Um casal já está no processo de adaptação à natureza e deverá ser solto já no ano que vem. Espécie desapareceu da natureza há quase 30 anos

Carolina Lisboa ·
15 de outubro de 2017 · 7 anos atrás
Extinta da natureza na década de 80, o mutum-de-alagoas está pronta para voltar pra casa. Foto: Marco Freitas.
Extinta da natureza na década de 80, o mutum-de-alagoas está pronta para voltar pra casa. Foto: Marco Freitas.

Após cerca de três décadas sem registro na Mata Atlântica, o mutum-de-alagoas (Pauxi mitu), também conhecido como mutum-do-nordeste, finalmente volta para casa. A história desta que é a única espécie brasileira na categoria Extinta na Natureza (EW) da Lista Nacional de Espécies Ameaçadas de Extinção e da Lista Vermelha da IUCN iniciou-se há 42 anos, quando o conservacionista carioca Pedro Mário Nardelli foi a Alagoas resgatar alguns exemplares antes que a mata onde viviam fosse completamente destruída.

Este é o primeiro caso de reintrodução de espécie extinta na natureza no Brasil. Em 22 de setembro, um casal da espécie foi colocado em um viveiro de 400 m2 para início do processo de adaptação. A ação marcou a inauguração do Centro de Educação Ambiental Pedro Mário Nardelli, localizado na Usina Utinga Leão, em Rio Largo, Alagoas. Na ocasião, o governador Renan Filho (PMDB) assinou o decreto que torna a ave símbolo do estado de Alagoas. Estavam presentes cerca de 200 pessoas no evento, dentre elas o idealizador do projeto, Fernando Pinto, do Instituto de Preservação da Mata Atlântica (IPMA); o coordenador da Sociedade de Pesquisa em Vida Silvestre (Crax) e um dos responsáveis pela reprodução da espécie, Roberto Azeredo; e o ator Vitor Fasano, um entusiasta da conservação.

O espaço será aberto ao público em 2018, e um contrato entre a Usina Utinga Leão e o IPMA, que durou 10 anos e foi prorrogado por mais 20 anos, permitirá que outros três casais da ave sejam trazidos para Alagoas e reintroduzidos na natureza.

Durante o evento, Roberto Azeredo relatou o quão complexo vem sendo reintroduzir a espécie: “Olha como é grave deixar uma espécie chegar a esse nível de ameaça. Trabalhamos durante 42 anos para chegar nesse momento de trazer a ave de volta a um viveiro de Alagoas. Foi um alto nível de complexidade, com muitas pessoas envolvidas. O valor disso não é só para nós que fizemos o trabalho, mas também para o Estado de Alagoas”, disse ele.

Fernando Pinto descreveu os próximos passos para a reintrodução da espécie: “Quando tivermos o relatório do Batalhão Ambiental dizendo que não temos mais caçadores e que tudo está se encaminhando bem, no primeiro semestre de 2018 estaremos soltando o mutum na mata”.

Assinatura do decreto que tornou o Mutum-de-alagoas (Pauxi mitu) ave-símbolo de Alagoas. Foto: Ascom/AL.
Assinatura do decreto que tornou o Mutum-de-alagoas (Pauxi mitu) ave-símbolo de Alagoas. Foto: Ascom/AL.
#####
**INSTRUÇÕES DA TAREFA**
Relacione todas as pessoas citadas pelo nome no texto sobre o mutum-de-alagoas, sem contar a assinatura da autora e os créditos das fotos. Os dados abaixo são um material independente do texto.

**SEÇÃO DE DADOS**
#####
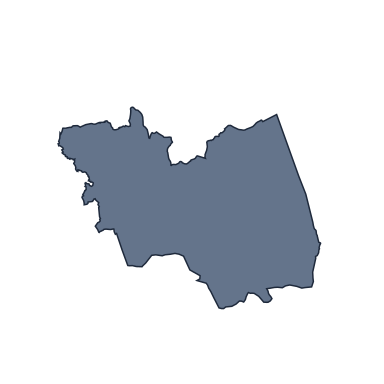 Eloxochitlán, Puebla, Mexico, rotated 199°
{"feature_id": "50627088B39067728533563", "entity_name": "Eloxochitlán", "entity_type": "district", "adm_level": 2, "iso_a3": "MEX", "parent_name": "Mexico", "parent_adm1": "Puebla", "projection": "mercator", "projection_center": [-96.905, 18.503], "detail": "fine", "context": "isolated", "style": "filled", "palette": "slate", "viewbox_px": 384, "rotation_deg": 199, "n_neighbors": 0, "source": "geoboundaries", "source_scale": "gbopen_adm2", "svg_char_len": 6009}
<svg xmlns="http://www.w3.org/2000/svg" viewBox="0 0 384 384"><g transform="rotate(199 192 192)"><path d="M290.3,146.4L289.8,144.8L287.4,146.2L286.7,147.3L287.0,148.7L283.3,150.5L283.1,151.1L282.9,151.1L282.4,153.0L282.4,153.4L281.4,154.1L280.8,153.3L278.6,152.3L276.8,151.6L276.8,149.5L274.9,147.9L275.2,147.0L271.3,138.4L269.9,137.0L270.4,136.2L269.4,134.8L269.9,133.5L271.1,132.3L272.3,128.2L269.0,125.8L267.0,123.6L266.6,123.5L266.0,124.8L264.8,125.7L264.7,126.1L264.3,126.3L263.7,126.8L263.1,128.0L261.3,128.9L256.8,130.0L254.4,131.4L253.8,131.5L252.6,129.1L250.7,127.1L249.8,128.2L239.1,114.3L228.8,101.6L227.2,101.9L224.4,103.0L220.4,103.4L214.9,105.1L214.5,106.3L212.7,109.7L209.5,119.0L205.8,120.8L199.4,122.0L197.0,123.9L192.4,126.0L188.1,128.4L184.0,129.0L179.1,128.6L168.6,117.6L157.1,115.5L156.3,112.4L158.5,109.9L148.9,110.4L146.9,109.0L144.9,106.5L141.8,104.0L136.8,99.0L128.7,91.2L126.1,91.4L124.1,92.1L122.7,94.3L117.1,96.9L115.2,99.0L113.9,100.3L111.7,104.3L109.7,104.9L107.3,104.8L106.5,107.6L106.7,110.6L106.3,114.1L105.9,115.3L103.9,115.2L102.3,115.9L100.2,116.4L94.9,115.1L88.3,111.2L85.5,112.0L84.2,112.5L82.5,114.5L81.7,117.2L83.5,118.8L85.4,119.9L86.7,121.1L87.8,123.0L89.9,124.9L87.3,126.2L83.0,128.6L80.1,129.8L75.4,130.9L73.0,133.7L69.3,135.9L62.2,136.9L56.9,136.9L54.1,138.4L48.0,141.2L48.1,146.9L49.6,150.0L51.8,155.5L53.4,169.5L54.2,171.3L52.9,172.7L52.5,175.7L53.2,178.7L53.0,179.8L53.3,180.0L53.7,180.8L53.9,183.0L54.0,183.6L53.8,183.8L53.9,184.3L53.7,184.6L53.7,185.3L53.8,185.5L54.2,185.7L55.2,185.7L55.6,185.7L55.8,185.8L56.5,186.8L56.8,187.4L57.9,188.9L57.9,189.2L58.6,190.1L59.5,191.7L59.9,192.1L60.5,192.5L62.1,195.8L62.9,196.4L64.0,196.8L64.9,197.7L66.3,199.8L67.9,202.7L83.7,227.0L96.3,241.8L137.2,292.8L148.0,281.6L149.6,282.6L150.1,282.4L151.1,281.1L152.7,279.6L153.8,278.0L154.5,276.2L155.6,273.9L157.2,272.3L160.8,269.3L162.0,268.0L163.2,267.3L164.1,267.1L165.4,266.9L168.2,266.3L169.5,266.4L171.1,266.6L172.4,266.7L174.0,266.9L176.3,267.4L177.2,267.5L179.1,266.8L179.6,266.2L180.6,264.2L181.7,262.3L181.3,262.1L181.2,261.6L181.2,260.8L181.6,260.0L182.7,258.0L183.5,257.5L184.1,257.4L184.5,256.4L184.8,255.9L185.2,255.4L185.2,255.2L185.1,254.9L184.9,254.5L184.7,253.8L184.7,253.4L185.0,253.1L185.4,253.0L186.2,252.9L187.1,252.5L187.8,252.2L188.2,251.8L188.3,251.5L188.4,250.4L188.8,249.5L188.9,248.6L189.3,248.2L189.9,247.9L190.1,247.7L190.3,247.1L190.6,247.0L191.4,247.0L191.7,246.6L192.9,246.0L193.3,245.6L193.6,245.4L194.0,245.0L194.1,244.4L194.2,243.8L193.8,243.1L192.2,239.7L191.7,235.9L191.8,233.7L191.8,231.4L191.3,230.4L191.3,230.1L191.2,229.4L190.9,228.9L190.3,228.2L198.6,227.9L199.1,227.6L199.3,227.1L199.8,225.0L200.6,224.0L201.5,223.3L202.5,222.6L203.4,221.8L203.5,221.3L203.4,220.7L204.1,220.2L204.7,218.9L205.5,217.7L206.2,216.8L207.9,216.3L209.2,216.3L209.8,216.5L210.4,216.4L210.8,216.5L211.4,217.1L212.4,217.2L213.0,217.0L213.5,216.4L213.8,215.2L214.3,214.5L215.2,213.7L215.9,212.9L216.6,212.5L217.2,212.4L218.3,212.1L218.9,211.8L219.5,211.5L220.3,210.3L220.5,210.3L221.6,212.8L222.5,214.0L224.0,215.1L225.1,216.4L227.8,221.4L228.6,222.3L229.2,224.6L229.1,226.1L228.5,227.9L228.2,228.5L227.8,228.9L227.7,230.3L227.3,231.5L226.8,232.3L226.7,232.7L227.2,233.3L228.0,233.8L228.4,234.5L229.0,235.3L229.2,236.1L229.7,236.8L231.1,236.6L233.3,235.6L235.0,235.0L235.9,234.7L236.7,234.7L237.5,235.3L242.3,236.3L245.1,237.2L245.9,236.1L246.3,235.5L246.9,235.1L248.0,234.9L248.7,235.2L249.3,234.7L249.5,233.4L249.6,232.2L249.5,229.0L250.4,229.1L251.6,231.5L253.0,233.8L254.7,236.4L257.3,238.1L258.8,238.4L259.7,239.1L260.3,240.2L261.0,242.1L263.0,246.8L264.7,249.0L266.8,250.4L268.3,251.0L269.6,251.6L270.2,251.6L271.7,251.3L273.6,252.1L274.6,252.7L275.6,252.9L276.8,252.2L277.2,251.4L277.2,250.5L276.4,249.1L275.8,247.1L275.3,245.0L274.6,241.1L274.8,238.7L273.1,237.0L272.3,236.1L272.3,235.6L272.1,234.9L271.8,234.4L273.2,233.3L274.4,233.1L276.5,233.1L276.8,231.9L278.5,231.9L279.2,231.0L280.3,229.9L280.9,229.9L281.5,229.4L281.9,229.0L281.4,228.7L282.4,227.4L284.2,226.1L285.4,225.6L286.6,225.5L287.4,225.8L287.9,226.7L289.4,227.4L291.7,230.4L293.5,230.5L293.9,230.5L295.6,231.6L297.1,230.8L296.8,230.2L297.3,229.8L297.3,230.0L297.7,229.8L297.5,229.4L297.9,229.2L298.0,229.3L298.7,229.0L299.1,228.8L300.5,228.3L301.5,227.9L301.3,227.5L301.4,227.3L301.8,227.6L302.6,227.3L302.9,226.9L303.3,226.7L305.6,224.6L305.9,224.5L307.3,224.1L308.5,224.1L309.6,223.9L314.4,221.1L318.7,217.1L318.8,216.9L321.1,217.4L322.1,217.4L325.9,215.9L326.5,215.1L327.0,213.9L327.4,213.7L327.6,213.6L328.1,213.6L328.5,213.4L331.1,211.9L331.9,211.3L334.3,210.5L334.9,210.2L334.6,207.0L334.9,204.1L336.0,204.9L334.5,199.7L334.5,196.3L333.7,195.8L333.4,194.5L333.7,194.4L333.8,194.1L334.2,194.0L333.5,192.9L333.0,192.3L332.7,192.6L332.0,192.7L331.2,192.6L330.2,192.3L328.7,191.9L327.6,190.7L328.8,189.4L327.6,188.4L326.8,187.8L327.5,186.7L325.8,186.0L324.9,185.8L323.8,185.7L323.6,185.1L323.2,184.4L322.5,184.5L322.4,184.7L321.4,184.6L321.2,183.8L321.0,183.5L320.2,183.3L319.7,183.8L319.2,183.9L318.4,183.2L318.1,183.2L317.9,184.1L315.1,184.3L314.7,183.8L313.6,184.9L313.5,184.2L312.7,181.9L313.2,180.7L313.1,180.4L310.9,178.9L309.8,177.2L309.6,175.9L308.6,174.9L307.5,174.2L307.4,174.5L306.6,174.4L306.9,175.5L306.4,175.7L306.6,175.9L305.3,176.0L305.2,175.8L303.3,176.0L303.0,175.5L302.8,175.3L301.7,175.1L300.6,175.7L300.1,176.1L298.1,175.8L297.6,174.9L296.2,174.3L295.8,173.8L295.5,173.2L294.8,173.1L294.9,172.7L294.0,172.1L293.3,170.8L293.1,170.5L293.7,169.8L293.6,168.9L293.0,169.1L292.4,168.8L292.0,168.8L291.6,168.6L291.3,168.9L291.1,168.4L289.4,168.8L288.4,168.5L288.3,168.4L288.0,165.9L288.1,165.7L288.9,164.6L291.1,164.9L291.8,165.9L292.1,166.1L293.3,165.9L294.2,165.6L295.4,166.3L296.0,165.5L294.9,163.7L294.7,162.6L294.8,162.4L293.9,162.4L292.9,159.9L293.2,159.4L293.3,158.7L293.8,158.5L293.9,156.0L294.4,154.1L293.6,153.5L293.3,153.1L294.3,152.3L294.2,151.0L291.8,148.8L291.0,147.6L290.4,146.4L290.3,146.4Z" fill="#64748b" stroke="#1e293b" stroke-width="1.5"/></g></svg>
#####
**RESOLUÇÃO DA TAREFA**
Pedro Mário Nardelli
Renan Filho
Fernando Pinto
Roberto Azeredo
Vitor Fasano